A short time later, we arrived at Shuzenji in the hilly centre of the peninsula. Our accommodation for our last night on the Izu Geo Trail was Arai Ryokan, a graceful 140-year-old historic Japanese inn. Before checking in, we explored Shuzenji Onsen, an exquisite town with the Katsura River running right through the centre. One of the oldest and most famous hot spring resort towns on the Izu Peninsula, Shuzenji was named after the Shuzenji Temple founded by a Buddhist monk, Kobo Daishi, about 1200 years ago. The oldest of the original onsens, is now a public foot bath by the river.
Magic in the air
Wandering along the river and across picturesque bright red bridges on a glorious mild afternoon, we discovered little cafes and boutiques selling pretty umbrellas, crafts and pot plants. Our pathway took us through a bamboo forest. The play of light and shade through the tall spindly trunks of the bamboo was mesmerising. We lay on our backs on a platform at the centre on the forest and gazed skyward at the impossibly-high tops of the trees swaying in the breeze. The sunlight and shadows played tricks with my eyes. There was magic in the air.

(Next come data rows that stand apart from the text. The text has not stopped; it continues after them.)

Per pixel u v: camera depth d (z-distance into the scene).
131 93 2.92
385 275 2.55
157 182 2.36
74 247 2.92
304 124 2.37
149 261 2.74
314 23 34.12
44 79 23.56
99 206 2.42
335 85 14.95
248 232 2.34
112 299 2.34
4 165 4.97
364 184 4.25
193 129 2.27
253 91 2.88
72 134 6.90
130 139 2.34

My room at Arai Ryokan, overlooking the river, was one of the loveliest and most spacious of our six nights on tour. Sliding windows opened wide, bringing the sound of the river into the room. I loved looking out at the historic Japanese buildings with the turned-up corners on the roofs.
The main indoor onsen baths, Tenpyo Dai Yokudo, were built from cypress wood in 1933, in the 8th century Nara Era architecture style. They are registered as a National Cultural Asset. There are indoor family baths that can be booked for private use, and outdoor baths surrounded by gardens.

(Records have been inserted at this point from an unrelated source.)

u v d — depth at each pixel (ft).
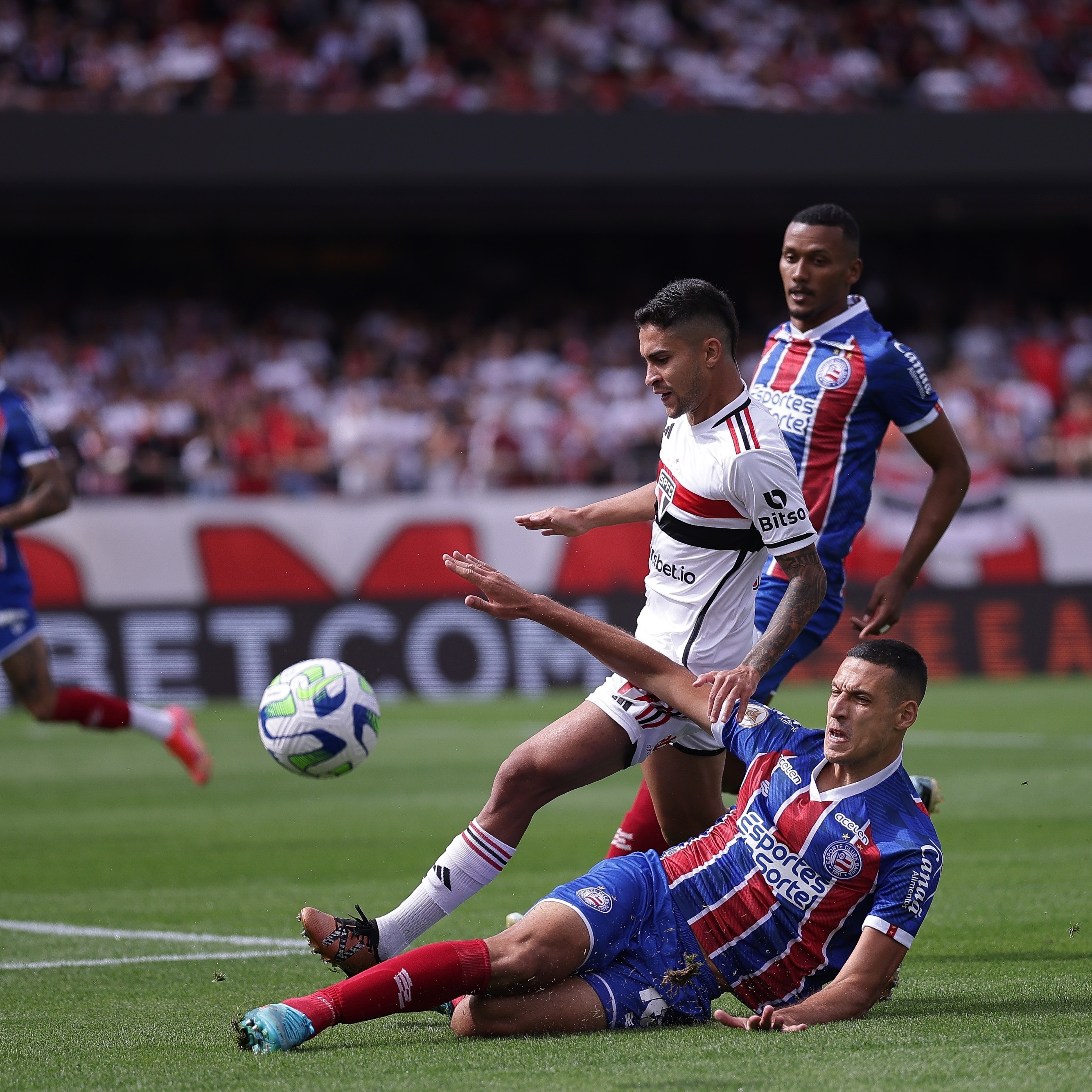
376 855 91.35
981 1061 42.19
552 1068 42.50
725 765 61.46
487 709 174.09
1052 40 287.07
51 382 233.35
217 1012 53.31
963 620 202.39
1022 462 223.10
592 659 192.24
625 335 282.97
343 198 246.68
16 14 246.47
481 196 249.34
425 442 219.00
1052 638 204.64
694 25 273.95
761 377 69.31
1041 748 135.95
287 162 242.17
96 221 252.21
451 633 188.65
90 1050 46.96
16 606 96.12
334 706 58.80
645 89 261.85
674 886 49.01
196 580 184.44
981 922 69.21
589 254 296.71
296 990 57.36
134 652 179.93
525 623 191.42
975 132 256.32
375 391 236.43
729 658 54.65
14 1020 52.06
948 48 280.72
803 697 174.50
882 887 47.62
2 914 74.54
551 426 227.20
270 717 59.00
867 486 68.18
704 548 53.88
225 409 224.33
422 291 291.79
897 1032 46.11
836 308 68.33
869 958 47.37
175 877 84.84
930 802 59.41
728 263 299.99
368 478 207.92
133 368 244.01
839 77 273.33
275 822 105.09
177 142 239.50
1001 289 302.86
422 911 51.52
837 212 67.36
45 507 94.73
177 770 134.31
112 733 162.81
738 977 48.98
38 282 277.23
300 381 243.40
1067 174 258.57
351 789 119.96
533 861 89.40
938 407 68.13
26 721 174.29
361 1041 47.21
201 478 199.62
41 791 121.80
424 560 191.83
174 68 247.50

Strolling around the ryokan’s beautiful gardens with their arched bridges over ponds full of colourful fish, and lush green foliage interspersed with the vivid crimson of maple trees, I felt like I was in a Japanese fairytale. It’s a place I’d happily return to.
Arai Ryokan specialises in kaiseki cuisine with fresh local seafood and vegetables. By now we were well-versed in traditional Japanese dinners and the 10-course menu (in English and Japanese) was mouth-watering. Knowing the following day I’d be heading home to Kiwi fare, I made the most of the exotic flavours and artistic presentation. It was a fitting feast for our last night together which ended with speeches and a presentation to our excellent tour leader and guide, Yohei.

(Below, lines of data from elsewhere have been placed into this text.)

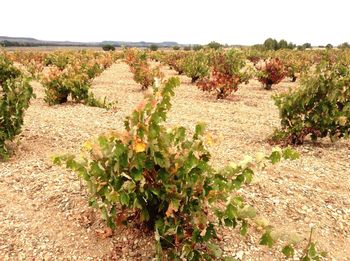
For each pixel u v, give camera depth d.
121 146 3.23
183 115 10.62
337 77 7.43
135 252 3.91
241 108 12.10
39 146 6.99
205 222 3.37
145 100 3.27
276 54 33.97
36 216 4.52
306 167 6.45
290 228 4.48
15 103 6.25
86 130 8.22
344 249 4.21
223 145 7.57
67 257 3.86
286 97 7.69
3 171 5.78
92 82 18.52
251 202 4.96
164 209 3.72
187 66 18.81
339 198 5.32
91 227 4.30
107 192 3.44
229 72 16.92
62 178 5.49
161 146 3.39
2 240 4.09
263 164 3.53
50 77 12.08
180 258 3.49
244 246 4.07
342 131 7.61
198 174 3.44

Next morning, it felt odd to be dressed in street clothes and footwear. Everyone looked so different after a week of hiking gear during the daytime and yukata in the evenings. Yohei accompanied us to Mishima Station where he helped us buy our train tickets to various destinations. I always find railway station farewells quite emotional but as we bowed goodbye, I had a sense our paths would cross again sometime, probably walking somewhere.
Walking, the purest, simplest form of transportation, was the bond that had united our enthusiastic, energetic international group of 12. Walking was the focus of every day, enabling the gradual discovery of new terrain, a slow unravelling of landscape allowing the senses to absorb the sights and sounds and smells. The experience was enriching, deeply satisfying, and more than a little addictive.
Snowshoeing in Hokkaido’s remote eastern region with its abundant wildlife, shimmering crater lakes and onsen thermal hot spring baths surrounded by glistening white snow looks tempting...
- The Izu Geo Trail is a 7-day, 6-night guided tour starting in Tokyo and finishing in Mishima. The trail explores the Izu Peninsula in the Shizuoka Prefecture, one of the most unique geological areas on Earth. The mountainous peninsula with deeply indented coasts, white sand beaches and a climate akin to a sub-tropical island, is located 150km south west of Tokyo on the Pacific Coast of the island of Honshu, Japan.
- An easy-to-moderate-paced hiking tour with an average walking distance of 6-12km a day, mostly on uneven forest and mountain tracks including some steep climbs and descents.